Project Description
As population growth affects worldwide social and economic development, the importance of understanding a country’s population density is unquestionable. Population size and population density are fundamental in sustainable development and are taken into consideration in the formation of various aspects of infrastructure progression.
However, these figures remain enigmatic as they are very expensive and inaccessible for some countries to produce. Nonetheless, with the availability of satellite imaging, computer vision and deep learning provide a technical solution. Consequently, rich photographic data has made it increasingly possible to evaluate the global growth of humanity.
Thus, by using multiple ResNets to monitor continental population, based solely on satellite images, our research has been able to achieve population estimations with 74% accuracy through designing our own architecture, and validating our results on many European countries.
Project Links:
Paper Link: https://drive.google.com/file/d/1YUFfgFbCMhbepTR6KrSnaXnBX91o5A9K/view?usp=sharing
PowerPoint Link: https://docs.google.com/presentation/d/1bcmVPL5f3ka0w4bLGaC_hzqQjnk9LG5elXf1402Z7Lg/edit?usp=sharing
Problem:
There are not enough manual resources for countries to monitor their population growth.

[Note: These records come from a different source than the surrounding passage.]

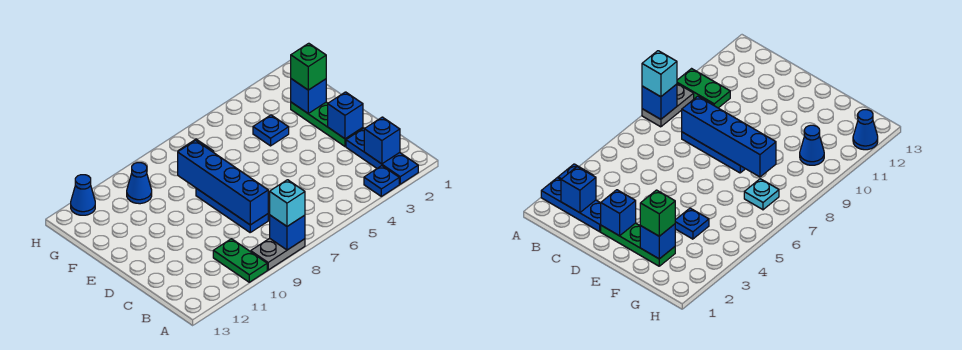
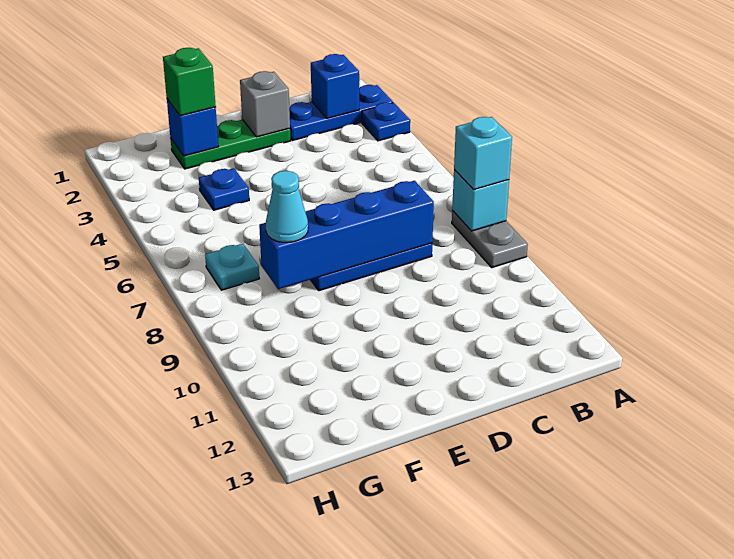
blue 1x1 brick [270,215,305,250] -> cyan 1x1 brick [452,169,509,231]
green 1x2 plate [213,239,267,282] -> none
blue 1x1 brick [328,92,363,139] -> grey 1x1 brick [240,71,290,137]
none -> cyan 1x1 cone [266,171,308,242]
blue 1x1 cone [127,163,152,204] -> none
blue 1x1 cone [71,175,95,215] -> none

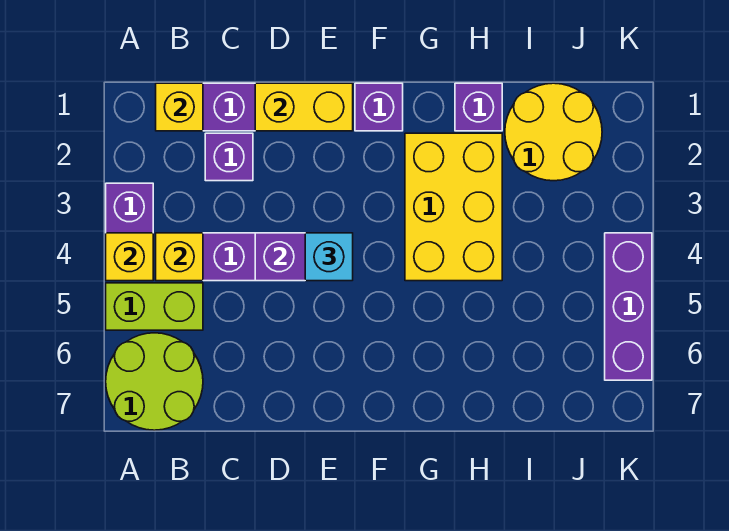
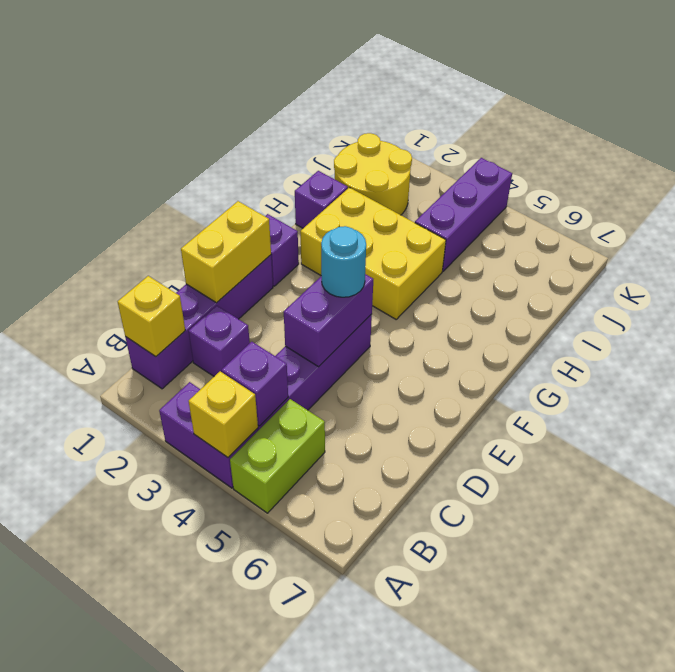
lime 2x2 round brick [106,333,203,430] -> none
yellow 1x1 brick [156,233,203,281] -> purple 1x1 brick [222,342,288,426]
cyan 1x1 brick [305,233,353,281] -> cyan 1x1 round brick [321,226,366,297]
purple 1x3 brick [605,233,652,380] -> purple 1x3 brick turned to [415,158,512,271]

But due to vast improvements in satellite technology, there are now daily photos of the entire Earth’s surface. We want to use this wealth of spatial and temporal data
Therefore, we have used open-source satellite imagery from Landsat 8 and census data from Eurostat to create population predictions for the European continent.
Our project: Using satellite images and CNNs to predict population density
Past Research:
Past research has been done using American and Ugandan population predictions
- Regional Population Estimation Using Satellite Imagery
- A Deep Learning Approach for Population Estimation from Satellite Imagery
Our modifications:
- Increased number of past data generated from our satellite to population model
- Comparisons between improved neural network models, including regression
- Large-scale predictions - more accessible than close-up high-res images
Models:
1) Classification - Trained on 1384 values
- ResNet 50 Base
- 10 classes for log population density 0-10
2) Regression - Trained on 2048 values
- ResNet 18 Base
- Output log population density as a scalar value
- Removed Average Pooling layer for Flatten layer
3) Regression w/ Augmentation
- Same as Model #2, but with Data augmentation
- Rotations, Shifts, added gaussian noise
Workflow:
First, we converted the satellite images into a resized RGB image for easier use.
- Also tried using high stride with higher quality images to downsample
- Wrote python scripts to download thousands of .tif images (dozens of gigabytes total)
We then used Keras to build both models with roughly 25 million parameters.
Then, using CNNs with input (?, 224, 224, 3), we made 3 models
- Trained with 2048 images, verified on 683 images
Applications: We used a sliding box to generate heatmaps of the populations in squares of different regions
Results:
- Regression: With data augmentation: 1.4702 MSE
- Regression: Without data augmentation: 2.0414 MSE
- Classification with 10 classes: 99.94% training accuracy, 74.14% test accuracy
Challenges Overcame:
This was my first experience building something that involved deep learning and my first large-scale project using neural networks. I had also never worked with satellite imagery before and thus had to learn about various technologies and data sources for this task.
The biggest challenge was tuning and building out our ResNet model. Initially, this research was planned to include two differing approaches toward forecasting future population growth. The first approach planned to use ConvLSTMs to predict the population in a certain year, given just five years of images, which would have included a way to directly take images as input, and calculate a population number from that.
Additionally, the second planned approach would have been to first predict the population of each of the 5 years of images inputted in, and would have used a normal time-series or LSTM model to predict the next year’s population. Additional features were planned, such as the classification the region type of certain areas, such as classifying cities as urban, farmlands as rural, and factories as industrial areas, which can be used in future predictions. Ultimately, this was not possible with our time constraints.
Accomplishments
Our three models had a high levels of accuracy. In training, our classification model correctly classified images into the correct one of its ten classes 99.94% of the time. While this is a very high number that potentially indicates overfitting, our testing accuracy is also very high. For our classification model with 10 classes, we acheived an accuracy of over 74.14%, which is quite on par for these types of models. We also achieved a low mean squared error for our regression models. Our regression model with our data augmentation performed admirably as the model finished with an mean squared error of 1.4702. While our regression model without the data augmentation was not as successful, our model still maintained a MSE of 2.0414. These results are in line with those achieved in other research projects.